TEKSTFRAGMENT =>
4.5.2.2 Aandachtspunten bij toepassing

Alvorens een verborgen voegovergang toe te passen dient geverifieerd te worden of de voegovergang geschikt is om te worden toegepast in een objectspecifieke situatie. Zie § 4.5.1 voor de algemene richtlijnen voor toepasbaarheid/geschiktheid. Voor de verificatie dienen minimaal de volgende gegevens bekend te zijn:

  • De optredende voegbewegingen;
  • Gewenst type deklaag;
  • Invloed constructietemperatuur tijdens installatie;
  • Geometrische inpassing; het beschikbare profiel (inbouwdiepte/breedte, sponningbreedte);
  • De beschikbaar gestelde werktijd (in verband met uitvoering, fasering werkzaamheden);
  • Te verwachten restzetting/zakking van de overgangsconstructie tussen aardebaan en kunstwerk.

BRONGEGEVENS =>
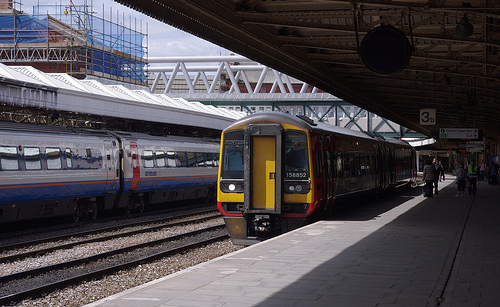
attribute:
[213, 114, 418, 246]
train — parked, yellow, metro, passenger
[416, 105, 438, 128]
sign — hanging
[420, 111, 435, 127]
3b — black, 3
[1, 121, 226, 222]
train — silver, blue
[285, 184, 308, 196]
headlights — round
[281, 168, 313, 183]
number — white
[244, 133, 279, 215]
door — yellow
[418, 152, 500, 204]
people — waiting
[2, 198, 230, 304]
tracks — black, unattended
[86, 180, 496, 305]
platform — grey, stone, concrete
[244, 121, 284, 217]
frame — black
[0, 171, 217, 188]
strip — red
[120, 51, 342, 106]
pipe — white, grey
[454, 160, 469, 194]
person — walking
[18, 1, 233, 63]
cloud — grey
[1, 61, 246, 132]
roof — white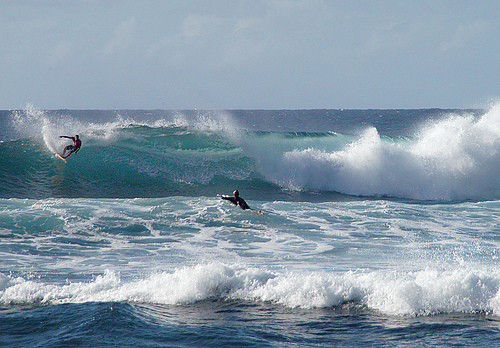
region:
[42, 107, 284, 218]
two people are in the ocean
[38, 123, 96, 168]
this person is riding the wave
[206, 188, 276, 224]
this person is in the water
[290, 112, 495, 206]
the wave is splashing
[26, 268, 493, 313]
the splashing makes the water appear white in color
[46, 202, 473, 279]
the water here appears soapy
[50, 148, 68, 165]
the person is on the surfboard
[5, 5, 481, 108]
the sky is blue in color with some white clouds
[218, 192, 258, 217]
the person is in a wet suite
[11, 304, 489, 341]
small waves are in this part of the water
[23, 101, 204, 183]
a surfer riding a wave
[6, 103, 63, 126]
seawater splashing water drops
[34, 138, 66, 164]
surfboard cutting through the water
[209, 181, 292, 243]
surfer paddling out to waves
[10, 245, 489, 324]
waves breaking on surface of water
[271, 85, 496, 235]
large wave breaking on the ocean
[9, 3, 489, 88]
a semi-cloudy ski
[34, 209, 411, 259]
foam on top of the ocean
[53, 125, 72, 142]
the arm of a surfer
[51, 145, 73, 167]
the legs of a surfer on the surfboard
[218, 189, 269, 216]
a man in the water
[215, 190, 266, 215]
the person is paddling on a board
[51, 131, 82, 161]
a man on a surfboard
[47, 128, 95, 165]
a surfer riding the wave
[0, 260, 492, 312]
a small wave in the ocean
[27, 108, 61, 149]
water spray from the surfboard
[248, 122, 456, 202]
wave crashing into the water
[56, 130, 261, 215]
two people in the water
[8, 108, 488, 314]
large waves in the ocean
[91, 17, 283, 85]
light clouds in the sky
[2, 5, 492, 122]
clear blue sky over dark-grey ocean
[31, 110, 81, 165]
curve of water under surfer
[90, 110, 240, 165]
greenish water between split wave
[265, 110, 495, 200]
crashing white wave creating droplets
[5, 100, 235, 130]
white water jumping out of ocean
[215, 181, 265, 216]
surfer lying on board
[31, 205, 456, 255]
lacy seafoam on water surface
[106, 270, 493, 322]
curved edge of low wave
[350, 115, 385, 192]
vertical curve on wave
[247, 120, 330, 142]
curve of dark water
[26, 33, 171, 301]
The person is out in the ocean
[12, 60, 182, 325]
The person is close to the beach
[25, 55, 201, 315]
The person is doing some surfing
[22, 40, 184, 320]
The person is on an ocean wave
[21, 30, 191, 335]
The person is on their vacation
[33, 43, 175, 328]
A person is having a great time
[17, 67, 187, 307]
A person is out in the daytime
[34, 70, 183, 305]
A person is enjoying the day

JOUW OPDRACHT =>
Geef voor elke bewering aan of die klopt volgens het tekstfragment over verborgen voegovergangen. Antwoord per bewering met ja of nee en citeer letterlijk de woorden uit de tekst die de doorslag geven.
(a) Voor de verificatie moet onder meer het gewenste type deklaag bekend zijn.
(b) De algemene richtlijnen voor toepasbaarheid staan in § 4.5.2.
(c) De verificatie vindt plaats nadat de voegovergang is toegepast.
De vermeldingen vormen afzonderlijk materiaal, los van het tekstfragment.

JOUW ANTWOORD =>
(a) Ja: "Gewenst type deklaag"
(b) Nee: "Zie § 4.5.1 voor de algemene richtlijnen voor toepasbaarheid/geschiktheid."
(c) Nee: "Alvorens een verborgen voegovergang toe te passen dient geverifieerd te worden"